Start of DATA LISTING
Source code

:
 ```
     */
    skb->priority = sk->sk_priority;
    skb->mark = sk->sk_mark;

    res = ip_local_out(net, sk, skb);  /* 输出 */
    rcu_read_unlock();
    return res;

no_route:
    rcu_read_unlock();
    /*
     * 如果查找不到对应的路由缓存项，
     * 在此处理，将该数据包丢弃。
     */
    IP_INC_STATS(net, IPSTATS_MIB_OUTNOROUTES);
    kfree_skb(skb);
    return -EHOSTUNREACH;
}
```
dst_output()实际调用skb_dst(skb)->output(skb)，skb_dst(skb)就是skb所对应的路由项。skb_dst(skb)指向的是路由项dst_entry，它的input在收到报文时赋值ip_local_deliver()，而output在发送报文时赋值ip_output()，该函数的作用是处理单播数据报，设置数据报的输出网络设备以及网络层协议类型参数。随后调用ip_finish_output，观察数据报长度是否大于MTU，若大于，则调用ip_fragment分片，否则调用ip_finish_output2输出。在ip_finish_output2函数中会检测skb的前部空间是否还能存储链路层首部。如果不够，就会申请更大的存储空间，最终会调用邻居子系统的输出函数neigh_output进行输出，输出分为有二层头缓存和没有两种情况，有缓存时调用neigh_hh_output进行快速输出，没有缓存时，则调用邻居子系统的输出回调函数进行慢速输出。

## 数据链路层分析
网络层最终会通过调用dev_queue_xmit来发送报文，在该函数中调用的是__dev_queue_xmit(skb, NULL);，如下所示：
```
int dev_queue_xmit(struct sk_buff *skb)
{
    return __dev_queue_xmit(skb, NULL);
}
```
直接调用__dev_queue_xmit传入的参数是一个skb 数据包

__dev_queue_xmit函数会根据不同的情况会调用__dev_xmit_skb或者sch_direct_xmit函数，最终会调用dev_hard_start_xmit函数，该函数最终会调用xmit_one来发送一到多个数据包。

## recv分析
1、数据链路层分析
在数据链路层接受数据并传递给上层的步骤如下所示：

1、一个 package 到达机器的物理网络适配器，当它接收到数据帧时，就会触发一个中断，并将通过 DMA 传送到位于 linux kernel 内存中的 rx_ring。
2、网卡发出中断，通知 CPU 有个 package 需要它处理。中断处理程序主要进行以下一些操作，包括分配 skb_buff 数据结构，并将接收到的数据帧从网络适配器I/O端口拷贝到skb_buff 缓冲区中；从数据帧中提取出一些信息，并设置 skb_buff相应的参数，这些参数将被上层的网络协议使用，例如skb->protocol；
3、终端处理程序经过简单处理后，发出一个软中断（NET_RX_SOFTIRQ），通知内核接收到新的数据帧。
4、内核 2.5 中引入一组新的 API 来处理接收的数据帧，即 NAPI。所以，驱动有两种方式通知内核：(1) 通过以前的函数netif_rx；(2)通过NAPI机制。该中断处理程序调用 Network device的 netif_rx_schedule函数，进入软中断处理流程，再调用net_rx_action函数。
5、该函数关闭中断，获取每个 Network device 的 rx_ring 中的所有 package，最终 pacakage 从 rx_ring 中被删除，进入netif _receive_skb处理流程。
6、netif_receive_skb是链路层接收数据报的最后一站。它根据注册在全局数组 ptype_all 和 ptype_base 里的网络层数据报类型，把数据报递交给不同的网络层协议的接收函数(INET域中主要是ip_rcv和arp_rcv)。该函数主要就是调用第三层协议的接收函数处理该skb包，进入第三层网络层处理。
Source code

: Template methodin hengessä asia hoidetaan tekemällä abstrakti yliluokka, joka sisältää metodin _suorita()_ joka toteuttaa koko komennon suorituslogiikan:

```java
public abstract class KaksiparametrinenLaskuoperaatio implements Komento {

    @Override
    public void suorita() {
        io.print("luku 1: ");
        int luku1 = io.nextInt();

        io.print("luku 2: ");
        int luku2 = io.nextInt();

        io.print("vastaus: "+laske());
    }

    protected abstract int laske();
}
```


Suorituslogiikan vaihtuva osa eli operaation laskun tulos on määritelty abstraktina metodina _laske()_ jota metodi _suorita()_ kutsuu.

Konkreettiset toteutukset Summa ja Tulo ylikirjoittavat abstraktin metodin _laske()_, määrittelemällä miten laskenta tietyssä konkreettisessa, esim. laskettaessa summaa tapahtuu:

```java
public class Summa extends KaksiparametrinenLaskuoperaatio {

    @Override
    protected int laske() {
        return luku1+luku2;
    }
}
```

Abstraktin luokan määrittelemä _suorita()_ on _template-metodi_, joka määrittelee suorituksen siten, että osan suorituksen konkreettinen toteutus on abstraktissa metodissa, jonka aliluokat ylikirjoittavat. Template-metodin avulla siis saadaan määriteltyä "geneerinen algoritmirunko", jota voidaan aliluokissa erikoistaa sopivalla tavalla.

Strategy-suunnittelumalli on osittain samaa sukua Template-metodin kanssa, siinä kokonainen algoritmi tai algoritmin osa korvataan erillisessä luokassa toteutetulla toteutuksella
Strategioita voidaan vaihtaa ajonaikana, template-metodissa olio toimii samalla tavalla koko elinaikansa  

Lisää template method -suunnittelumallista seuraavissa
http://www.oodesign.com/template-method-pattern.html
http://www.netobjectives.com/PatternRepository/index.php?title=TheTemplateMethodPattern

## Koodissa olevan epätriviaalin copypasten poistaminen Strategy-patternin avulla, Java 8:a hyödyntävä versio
End of DATA LISTING
* [YOUR OBJECTIVE]
Copy down every line of the entries containing the word "package".

* [EXERCISE RESPONSE]
1、一个 package 到达机器的物理网络适配器，当它接收到数据帧时，就会触发一个中断，并将通过 DMA 传送到位于 linux kernel 内存中的 rx_ring。
2、网卡发出中断，通知 CPU 有个 package 需要它处理。中断处理程序主要进行以下一些操作，包括分配 skb_buff 数据结构，并将接收到的数据帧从网络适配器I/O端口拷贝到skb_buff 缓冲区中；从数据帧中提取出一些信息，并设置 skb_buff相应的参数，这些参数将被上层的网络协议使用，例如skb->protocol；
5、该函数关闭中断，获取每个 Network device 的 rx_ring 中的所有 package，最终 pacakage 从 rx_ring 中被删除，进入netif _receive_skb处理流程。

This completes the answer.